Task data section start

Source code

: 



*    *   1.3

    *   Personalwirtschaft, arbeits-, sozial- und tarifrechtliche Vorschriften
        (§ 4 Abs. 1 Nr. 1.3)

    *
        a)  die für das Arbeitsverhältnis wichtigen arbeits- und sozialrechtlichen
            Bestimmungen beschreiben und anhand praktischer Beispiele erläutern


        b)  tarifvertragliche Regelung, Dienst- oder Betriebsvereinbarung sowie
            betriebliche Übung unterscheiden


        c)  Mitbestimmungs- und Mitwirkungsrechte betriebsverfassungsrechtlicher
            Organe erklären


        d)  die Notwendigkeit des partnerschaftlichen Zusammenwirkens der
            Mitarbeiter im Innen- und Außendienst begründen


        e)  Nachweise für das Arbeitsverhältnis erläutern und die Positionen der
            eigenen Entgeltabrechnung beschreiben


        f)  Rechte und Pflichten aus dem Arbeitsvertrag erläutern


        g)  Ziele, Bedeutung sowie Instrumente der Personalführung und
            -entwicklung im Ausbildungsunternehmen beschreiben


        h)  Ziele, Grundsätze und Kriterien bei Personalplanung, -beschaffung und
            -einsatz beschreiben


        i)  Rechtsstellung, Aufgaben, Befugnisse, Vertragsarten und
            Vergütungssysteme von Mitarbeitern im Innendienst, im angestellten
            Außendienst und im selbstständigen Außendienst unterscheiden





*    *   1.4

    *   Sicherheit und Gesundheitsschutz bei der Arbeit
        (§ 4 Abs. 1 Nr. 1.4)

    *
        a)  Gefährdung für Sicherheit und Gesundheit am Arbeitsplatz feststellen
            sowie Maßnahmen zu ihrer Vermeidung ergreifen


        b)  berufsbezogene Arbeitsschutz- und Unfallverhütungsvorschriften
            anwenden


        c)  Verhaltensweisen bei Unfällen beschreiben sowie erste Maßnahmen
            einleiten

Task data section end

Exercise: Return every line from the entries above that contains the word "erläutern".

Output below:
            Bestimmungen beschreiben und anhand praktischer Beispiele erläutern
        e)  Nachweise für das Arbeitsverhältnis erläutern und die Positionen der
        f)  Rechte und Pflichten aus dem Arbeitsvertrag erläutern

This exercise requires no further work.